1. ${(}{x}\hspace{0.33em}{-}\hspace{0.33em}{4}{)(}{x}\hspace{0.33em}{+}\hspace{0.33em}{2}{)(}{3}{x}\hspace{0.33em}{-}\hspace{0.33em}{9}{)}\hspace{0.33em}{=}\hspace{0.33em}{0}$. Since the only way for three things multiplied together can equal zero is if any or all of the things are zero.

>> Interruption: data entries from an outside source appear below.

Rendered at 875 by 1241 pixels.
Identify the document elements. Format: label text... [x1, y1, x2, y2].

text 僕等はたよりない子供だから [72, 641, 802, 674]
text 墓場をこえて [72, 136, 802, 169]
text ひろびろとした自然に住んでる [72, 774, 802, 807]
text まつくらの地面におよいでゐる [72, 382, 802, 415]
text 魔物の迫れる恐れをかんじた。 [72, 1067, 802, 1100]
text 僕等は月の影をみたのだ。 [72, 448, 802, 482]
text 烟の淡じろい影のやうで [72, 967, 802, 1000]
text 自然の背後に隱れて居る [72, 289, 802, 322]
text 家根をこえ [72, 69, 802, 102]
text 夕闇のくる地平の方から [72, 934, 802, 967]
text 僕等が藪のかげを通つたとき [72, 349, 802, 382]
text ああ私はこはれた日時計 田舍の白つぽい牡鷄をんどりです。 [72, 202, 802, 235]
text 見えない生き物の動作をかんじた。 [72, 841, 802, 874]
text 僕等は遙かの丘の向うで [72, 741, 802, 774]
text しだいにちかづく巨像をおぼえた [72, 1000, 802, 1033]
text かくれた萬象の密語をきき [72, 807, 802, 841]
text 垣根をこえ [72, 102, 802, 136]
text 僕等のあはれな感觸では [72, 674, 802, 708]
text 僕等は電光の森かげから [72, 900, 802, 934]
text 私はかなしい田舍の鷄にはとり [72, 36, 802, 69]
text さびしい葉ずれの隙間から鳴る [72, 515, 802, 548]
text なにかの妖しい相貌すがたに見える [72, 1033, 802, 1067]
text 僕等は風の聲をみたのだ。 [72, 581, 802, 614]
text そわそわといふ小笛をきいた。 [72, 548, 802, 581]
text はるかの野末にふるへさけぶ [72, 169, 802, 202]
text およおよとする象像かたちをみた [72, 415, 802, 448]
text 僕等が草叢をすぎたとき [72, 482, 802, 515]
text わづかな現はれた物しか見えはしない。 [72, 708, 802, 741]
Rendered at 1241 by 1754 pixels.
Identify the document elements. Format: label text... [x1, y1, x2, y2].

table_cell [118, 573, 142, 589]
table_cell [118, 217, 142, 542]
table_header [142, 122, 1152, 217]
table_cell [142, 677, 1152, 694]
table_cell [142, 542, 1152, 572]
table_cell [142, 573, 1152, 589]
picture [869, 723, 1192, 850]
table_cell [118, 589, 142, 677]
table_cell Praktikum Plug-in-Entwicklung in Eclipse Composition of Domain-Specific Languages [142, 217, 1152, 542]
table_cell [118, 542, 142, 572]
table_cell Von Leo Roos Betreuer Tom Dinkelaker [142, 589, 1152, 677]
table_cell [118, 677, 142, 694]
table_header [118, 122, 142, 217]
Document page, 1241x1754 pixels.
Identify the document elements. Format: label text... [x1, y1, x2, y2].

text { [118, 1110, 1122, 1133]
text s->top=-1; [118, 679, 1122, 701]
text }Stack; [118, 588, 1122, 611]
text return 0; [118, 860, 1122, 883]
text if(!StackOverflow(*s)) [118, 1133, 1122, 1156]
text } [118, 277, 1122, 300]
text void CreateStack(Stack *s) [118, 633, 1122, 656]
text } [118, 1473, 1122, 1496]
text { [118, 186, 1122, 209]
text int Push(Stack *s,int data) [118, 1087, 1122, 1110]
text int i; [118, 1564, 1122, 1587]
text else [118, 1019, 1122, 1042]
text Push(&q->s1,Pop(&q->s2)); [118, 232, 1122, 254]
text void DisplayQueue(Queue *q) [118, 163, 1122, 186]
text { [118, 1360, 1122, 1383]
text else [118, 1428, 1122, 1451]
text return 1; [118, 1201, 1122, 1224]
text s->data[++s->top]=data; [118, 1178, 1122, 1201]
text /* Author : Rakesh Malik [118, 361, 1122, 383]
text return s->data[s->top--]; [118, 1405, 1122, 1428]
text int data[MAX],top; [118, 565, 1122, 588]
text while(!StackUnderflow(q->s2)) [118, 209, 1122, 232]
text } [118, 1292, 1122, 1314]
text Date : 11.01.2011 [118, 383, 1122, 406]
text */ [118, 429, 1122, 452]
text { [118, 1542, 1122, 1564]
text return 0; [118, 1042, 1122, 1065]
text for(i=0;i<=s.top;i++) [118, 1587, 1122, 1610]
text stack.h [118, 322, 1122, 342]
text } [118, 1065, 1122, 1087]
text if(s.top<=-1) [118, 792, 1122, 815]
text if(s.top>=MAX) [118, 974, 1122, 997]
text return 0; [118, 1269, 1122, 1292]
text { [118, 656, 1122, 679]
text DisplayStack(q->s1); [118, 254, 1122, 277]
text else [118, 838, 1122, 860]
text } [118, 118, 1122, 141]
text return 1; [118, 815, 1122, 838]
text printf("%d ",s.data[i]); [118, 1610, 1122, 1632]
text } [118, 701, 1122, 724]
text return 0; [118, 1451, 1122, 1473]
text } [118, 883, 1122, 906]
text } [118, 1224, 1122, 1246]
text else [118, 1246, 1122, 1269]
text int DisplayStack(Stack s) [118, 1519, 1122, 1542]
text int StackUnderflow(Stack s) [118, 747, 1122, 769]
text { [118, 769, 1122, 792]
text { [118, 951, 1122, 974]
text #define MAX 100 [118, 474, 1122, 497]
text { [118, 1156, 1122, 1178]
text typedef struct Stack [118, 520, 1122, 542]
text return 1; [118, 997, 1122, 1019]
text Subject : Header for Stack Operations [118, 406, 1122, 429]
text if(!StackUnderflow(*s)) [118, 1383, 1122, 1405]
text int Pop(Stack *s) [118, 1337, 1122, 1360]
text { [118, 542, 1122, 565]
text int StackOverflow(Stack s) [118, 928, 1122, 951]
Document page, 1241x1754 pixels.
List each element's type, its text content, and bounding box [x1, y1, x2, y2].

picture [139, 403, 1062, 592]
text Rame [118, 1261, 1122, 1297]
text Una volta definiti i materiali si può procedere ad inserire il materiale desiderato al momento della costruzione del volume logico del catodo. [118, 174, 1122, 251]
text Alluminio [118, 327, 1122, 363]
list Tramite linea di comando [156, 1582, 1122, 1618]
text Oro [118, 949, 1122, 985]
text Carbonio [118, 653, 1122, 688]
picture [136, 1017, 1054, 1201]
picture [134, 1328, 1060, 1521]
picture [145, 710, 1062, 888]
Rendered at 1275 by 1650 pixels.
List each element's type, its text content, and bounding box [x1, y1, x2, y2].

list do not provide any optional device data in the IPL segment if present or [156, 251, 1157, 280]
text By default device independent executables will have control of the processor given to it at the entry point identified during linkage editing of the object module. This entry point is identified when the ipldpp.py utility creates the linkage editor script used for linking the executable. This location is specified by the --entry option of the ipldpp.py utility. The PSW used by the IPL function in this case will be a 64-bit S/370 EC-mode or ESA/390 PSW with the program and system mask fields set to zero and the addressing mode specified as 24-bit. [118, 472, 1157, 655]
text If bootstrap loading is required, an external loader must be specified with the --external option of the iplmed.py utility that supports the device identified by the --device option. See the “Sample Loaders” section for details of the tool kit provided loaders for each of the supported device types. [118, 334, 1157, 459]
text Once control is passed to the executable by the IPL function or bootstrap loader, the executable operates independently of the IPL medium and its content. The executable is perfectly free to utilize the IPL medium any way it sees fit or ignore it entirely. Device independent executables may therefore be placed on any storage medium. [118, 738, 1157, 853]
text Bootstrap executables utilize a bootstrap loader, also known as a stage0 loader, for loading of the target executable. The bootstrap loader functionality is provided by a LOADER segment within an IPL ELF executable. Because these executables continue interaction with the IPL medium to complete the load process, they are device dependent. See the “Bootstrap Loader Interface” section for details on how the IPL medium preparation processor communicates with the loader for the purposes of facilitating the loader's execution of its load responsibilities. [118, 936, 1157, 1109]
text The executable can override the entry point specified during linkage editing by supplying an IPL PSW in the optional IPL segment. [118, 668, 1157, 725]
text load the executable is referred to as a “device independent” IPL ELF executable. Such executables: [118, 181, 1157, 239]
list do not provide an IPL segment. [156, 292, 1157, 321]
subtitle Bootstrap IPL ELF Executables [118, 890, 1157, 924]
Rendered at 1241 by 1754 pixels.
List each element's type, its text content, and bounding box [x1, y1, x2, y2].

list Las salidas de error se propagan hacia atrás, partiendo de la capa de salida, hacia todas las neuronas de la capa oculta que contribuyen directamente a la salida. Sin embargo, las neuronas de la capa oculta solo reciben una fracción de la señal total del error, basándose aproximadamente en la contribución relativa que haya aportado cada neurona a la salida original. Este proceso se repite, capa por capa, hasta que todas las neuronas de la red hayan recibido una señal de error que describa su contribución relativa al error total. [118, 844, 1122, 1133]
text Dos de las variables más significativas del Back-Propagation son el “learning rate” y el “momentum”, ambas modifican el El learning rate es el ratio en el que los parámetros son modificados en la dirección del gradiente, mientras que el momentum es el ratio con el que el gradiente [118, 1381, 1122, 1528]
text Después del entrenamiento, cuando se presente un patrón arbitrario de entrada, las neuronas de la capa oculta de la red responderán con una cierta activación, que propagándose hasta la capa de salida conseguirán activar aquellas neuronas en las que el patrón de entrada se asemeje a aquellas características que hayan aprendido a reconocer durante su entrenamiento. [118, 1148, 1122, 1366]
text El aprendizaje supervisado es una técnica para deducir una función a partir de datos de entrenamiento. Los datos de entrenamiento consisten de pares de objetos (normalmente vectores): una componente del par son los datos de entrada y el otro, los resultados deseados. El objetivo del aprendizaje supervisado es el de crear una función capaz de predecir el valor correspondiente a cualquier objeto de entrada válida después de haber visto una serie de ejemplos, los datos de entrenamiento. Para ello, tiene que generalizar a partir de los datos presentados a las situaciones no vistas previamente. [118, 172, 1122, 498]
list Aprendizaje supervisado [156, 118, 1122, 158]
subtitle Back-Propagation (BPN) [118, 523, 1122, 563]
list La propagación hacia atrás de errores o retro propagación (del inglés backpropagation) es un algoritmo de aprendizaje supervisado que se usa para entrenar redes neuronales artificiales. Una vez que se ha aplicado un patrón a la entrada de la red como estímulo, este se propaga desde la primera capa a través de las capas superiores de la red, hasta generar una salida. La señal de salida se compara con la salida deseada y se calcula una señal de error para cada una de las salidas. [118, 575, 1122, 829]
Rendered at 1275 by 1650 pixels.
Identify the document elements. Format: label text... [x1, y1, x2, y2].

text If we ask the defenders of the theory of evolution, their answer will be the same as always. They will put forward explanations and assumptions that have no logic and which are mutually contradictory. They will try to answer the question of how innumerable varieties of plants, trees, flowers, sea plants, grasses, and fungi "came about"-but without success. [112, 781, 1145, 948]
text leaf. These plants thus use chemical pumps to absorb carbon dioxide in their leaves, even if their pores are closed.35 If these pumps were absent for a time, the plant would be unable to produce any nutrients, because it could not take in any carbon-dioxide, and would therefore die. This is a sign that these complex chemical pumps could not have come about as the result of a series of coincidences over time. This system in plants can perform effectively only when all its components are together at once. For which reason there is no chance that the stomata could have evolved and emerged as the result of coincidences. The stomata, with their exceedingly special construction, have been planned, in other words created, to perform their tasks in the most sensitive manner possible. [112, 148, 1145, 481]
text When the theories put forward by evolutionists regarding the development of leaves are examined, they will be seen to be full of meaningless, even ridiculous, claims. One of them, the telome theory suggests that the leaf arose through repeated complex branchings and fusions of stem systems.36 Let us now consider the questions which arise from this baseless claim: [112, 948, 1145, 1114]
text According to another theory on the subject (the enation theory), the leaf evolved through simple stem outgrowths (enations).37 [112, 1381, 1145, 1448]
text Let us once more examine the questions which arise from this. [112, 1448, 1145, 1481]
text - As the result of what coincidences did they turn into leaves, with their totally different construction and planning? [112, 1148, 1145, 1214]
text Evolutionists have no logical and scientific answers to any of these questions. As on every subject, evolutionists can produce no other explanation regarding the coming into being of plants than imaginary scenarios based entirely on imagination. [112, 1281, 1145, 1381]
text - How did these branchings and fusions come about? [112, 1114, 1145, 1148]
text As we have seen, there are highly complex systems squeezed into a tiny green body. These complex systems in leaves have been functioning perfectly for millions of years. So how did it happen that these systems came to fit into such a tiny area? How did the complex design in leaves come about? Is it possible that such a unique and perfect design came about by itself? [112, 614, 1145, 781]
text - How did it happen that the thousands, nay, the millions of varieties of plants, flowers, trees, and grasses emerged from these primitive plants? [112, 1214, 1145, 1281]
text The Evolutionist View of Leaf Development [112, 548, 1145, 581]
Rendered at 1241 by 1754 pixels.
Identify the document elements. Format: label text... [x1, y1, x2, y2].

So to solve set each factor equal to zero:
$\begin{array}{l} {{x}\hspace{0.33em}{-}\hspace{0.33em}{4}\hspace{0.33em}{=}\hspace{0.33em}{0}\hspace{0.33em}\hspace{0.33em}\Longrightarrow\hspace{0.33em}\hspace{0.33em}{x}\hspace{0.33em}{=}\hspace{0.33em}{4}}\\ {{x}\hspace{0.33em}{+}\hspace{0.33em}{2}\hspace{0.33em}{=}\hspace{0.33em}{0}\hspace{0.33em}\hspace{0.33em}\Longrightarrow\hspace{0.33em}{x}\hspace{0.33em}{=}\hspace{0.33em}{-}{2}}\\ {{3}{x}\hspace{0.33em}{-}\hspace{0.33em}{9}\hspace{0.33em}{=}\hspace{0.33em}{0}\hspace{0.33em}\hspace{0.33em}\Longrightarrow\hspace{0.33em}{x}\hspace{0.33em}{=}\hspace{0.33em}{3}} \end{array}$

1. ${x}^{2}\hspace{0.33em}{-}\hspace{0.33em}{9}{x}\hspace{0.33em}{=}\hspace{0.33em}{0}$. Using the distributive property to un-distribute the x you get ${x}{(}{x}\hspace{0.33em}{-}\hspace{0.33em}{9}{)}\hspace{0.33em}{=}\hspace{0.33em}{0}$. Now setting each factor equal to zero results in
$\begin{array}{l} {{x}\hspace{0.33em}{=}\hspace{0.33em}{0}}\\ {{x}\hspace{0.33em}{-}\hspace{0.33em}{9}\hspace{0.33em}{=}\hspace{0.33em}{0}\hspace{0.33em}\hspace{0.33em}\Longrightarrow\hspace{0.33em}\hspace{0.33em}{x}\hspace{0.33em}{=}\hspace{0.33em}{9}} \end{array}$
1.  ${x}^{2}\hspace{0.33em}{=}\hspace{0.33em}{121}$. Taking the square root of both sides and remembering that this action introduces two plus or minus answers results in $\sqrt{{x}^{2}}\hspace{0.33em}{=}\hspace{0.33em}\sqrt{121}\hspace{0.33em}\hspace{0.33em}\Longrightarrow\hspace{0.33em}\hspace{0.33em}{x}\hspace{0.33em}{=}\hspace{0.33em}\pm\hspace{0.33em}{11}$
2. $\frac{4{x}^{7}{y}^{8}}{{x}^{3}{y}^{7}}$. You need to remember the rule that when you have the same base with exponents in the numerator and denominator, you subtract the exponents. So

$\frac{4{x}^{7}{y}^{8}}{{x}^{3}{y}^{7}}\hspace{0.33em}{=}\hspace{0.33em}{4}{x}^{{7}{-}{3}}{y}^{{8}{-}{7}}\hspace{0.33em}{=}\hspace{0.33em}{4}{x}^{4}{y}$ where the “1” exponent of y can be left off.